A Olympia e suas marcas
Por Fernando Molica em 27 de julho de 2015 | Comentários (0)
Coluna Estação Carioca, O DIA, 27/7:
No ótimo ‘Woody Allen — Um documentário’, o cineasta norte-americano conta que, desde sempre, escreve seus textos numa máquina de escrever Olympia portátil — máquina quase igual à minha (a dele é marrom; a minha, verde). Isto foi o estímulo que faltava para a até então sempre adiada busca de um técnico capaz de recuperar o instrumento que tanto usei para escrever trabalhos de escola e um ou outro esboço de conto.
Fabricada na Alemanha, a Olympia verde foi parar em Viçosa, Minas Gerais, na casa dos tios Divino e Inês. No início dos anos 1960, a máquina foi migrada para o Rio, teve como destino o escritório de contabilidade do meu pai, em Cascadura, era parte do pagamento de um piano comprado para a prima Valéria. É desta época a foto em que eu, com uns 2 anos de idade, sentado no sofá de casa, coloco indicadores sobre o teclado da Olympia. Foi quando a toquei pela primeira vez.
Na década seguinte, a máquina trocava Cascadura pela casa de Piedade e, depois, pelo apartamento do Méier, sempre que eu precisava datilografar algum trabalho. De tanto ir, acabou ficando; é diante dela que — registra uma foto de 1984 — estou sentado, vestido com camiseta que exigia eleições diretas para presidente. A chegada do computador fez com que a Olympia perdesse a utilidade, mas não me desfiz dela, que me seguiria por muitas casas. Numa dessas mudanças deve ter levado um tombo que a deixou travada. A falta de uso gerou o acúmulo de poeira e o adiamento de sua ida para a oficina, o que só ocorreria na segunda passada. Nesta semana, vou levá-la de volta pra casa.
Há uns anos, numa Flip, o escritor argentino César Aira frisou que, por conta dos sistemas computadorizados, não era mais possível entender o funcionamento de uma máquina (carro, geladeira, o próprio computador) a partir de sua desmontagem. Qualquer mecânico seria capaz de desmontar um Fusca e entender como seu motor operava. Hoje, máquinas são cheias de segredos, de circuitos, de conexões — se desmontar a geladeira de casa encontrarei uma placa tão enigmática quanto a que recheia e dá vida ao computador em que escrevo este texto e que produz letras virtuais na tela.

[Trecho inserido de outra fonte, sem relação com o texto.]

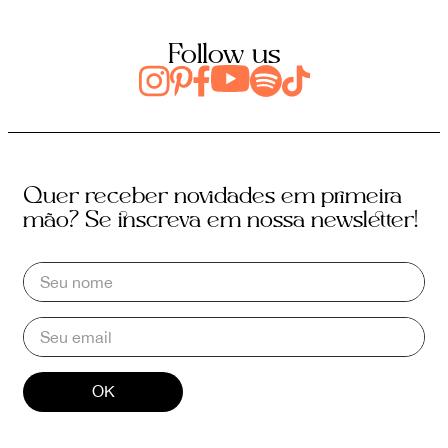
Follow us
Quer receber novidades em primeira
mão? Se inscreva em nossa newsletter!
OK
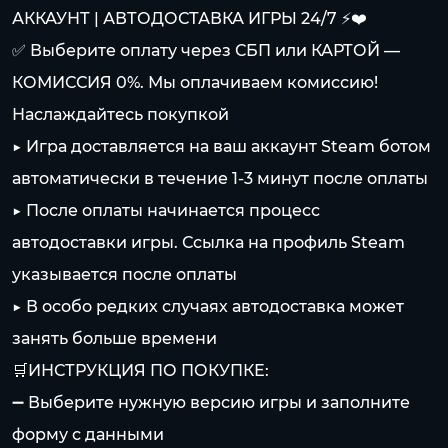
АККАУНТ | АВТОДОСТАВКА ИГРЫ 24/7 ⚡️❤️
✅ Выберите оплату через СБП или КАРТОЙ —
КОМИССИЯ 0%. Мы оплачиваем комиссию!
Наслаждайтесь покупкой
▶️ Игра доставляется на ваш аккаунт Steam ботом
автоматически в течение 1-3 минут после оплаты
▶️ После оплаты начинается процесс
автодоставки игры. Ссылка на профиль Steam
указывается после оплаты
▶️ В особо редких случаях автодоставка может
занять больше времени
🛒ИНСТРУКЦИЯ ПО ПОКУПКЕ:
➖ Выберите нужную версию игры и заполните
форму с данными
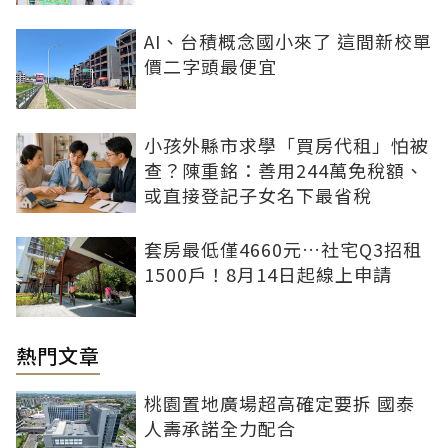
AI、台積概念國小來了 這間新校單
價二字頭最便宜
小孩外縣市求學「買房代租」怕被
查？陳重銘：善用244萬免稅額、
或直接登記子女名下最省稅
套房最低僅4660元…社宅Q3招租
1500戶！8月14日起線上申請
熱門文章
桃園置地廣場超高確定要拆 國泰
人壽承諾全力配合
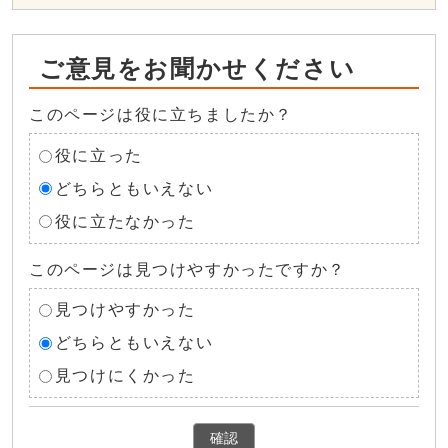
ご意見をお聞かせください
このページは役に立ちましたか？
役に立った
どちらともいえない
役に立たなかった
このページは見つけやすかったですか？
見つけやすかった
どちらともいえない
見つけにくかった
確認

Não trocarei o computador pela Olympia, mas admito uma certa saudade da marca no papel que traduzia o peso do golpe desferido em cada tecla, dos caracteres que não podiam ser apagados sem deixar rastros. Letras que somem das telas sem gerar vestígios ajudam a traduzir um mundo em que o escrito, o dito e o prometido já não valem tanto assim.